Texto citado |
Jarinho chegava pra brincar com a gente
e vinha com o melro no ombro. Se a brincadeira era contar história, brincar de
gata-parida, berlinda, mamãe eu posso ir ou qualquer outra que não implicasse
correr, o melro ficava ali, no ombro do Jarinho. Se, porém, a gente tinha que
correr, se a brincadeira era de pique, de pular-carniça, soltar papagaio, jogar
precipício, cobra-caninana, esconde-esconde ou mãos ao ar – que, em outras
cidades, se chamava bandido e mocinho –, o Jarinho botava o melro no galho de
uma árvore ou no umbral de uma janela e dizia: “Fica aí, que eu já volto”. E o
melro ficava esperando seu dono voltar da brincadeira. A professora pedia ao
Jarinho pra não levar o melro para tumultuar as aulas.
O Jarinho ficava muito triste de deixar
seu amigo em casa.

Dados fornecidos |
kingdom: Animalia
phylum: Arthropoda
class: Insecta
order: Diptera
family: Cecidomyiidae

--

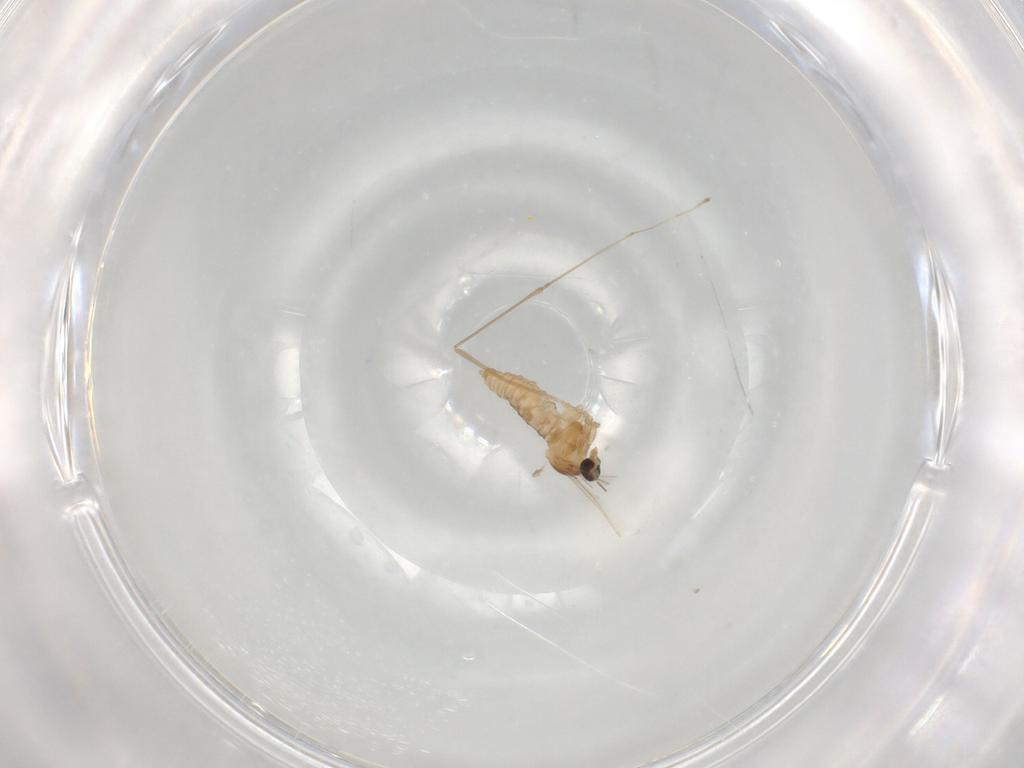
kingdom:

Tarefas propostas |
(a) No texto sobre o Jarinho e o melro, onde o Jarinho deixava o pássaro quando a brincadeira exigia correr?
(b) Reproduza o trecho do texto sobre o Jarinho e o melro entre "Jarinho chegava pra" e "amigo em casa.", incluindo ambos.

Soluções |
(a) No galho de uma árvore ou no umbral de uma janela.

(b)
Jarinho chegava pra brincar com a gente
e vinha com o melro no ombro. Se a brincadeira era contar história, brincar de
gata-parida, berlinda, mamãe eu posso ir ou qualquer outra que não implicasse
correr, o melro ficava ali, no ombro do Jarinho. Se, porém, a gente tinha que
correr, se a brincadeira era de pique, de pular-carniça, soltar papagaio, jogar
precipício, cobra-caninana, esconde-esconde ou mãos ao ar – que, em outras
cidades, se chamava bandido e mocinho –, o Jarinho botava o melro no galho de
uma árvore ou no umbral de uma janela e dizia: “Fica aí, que eu já volto”. E o
melro ficava esperando seu dono voltar da brincadeira. A professora pedia ao
Jarinho pra não levar o melro para tumultuar as aulas.
O Jarinho ficava muito triste de deixar
seu amigo em casa.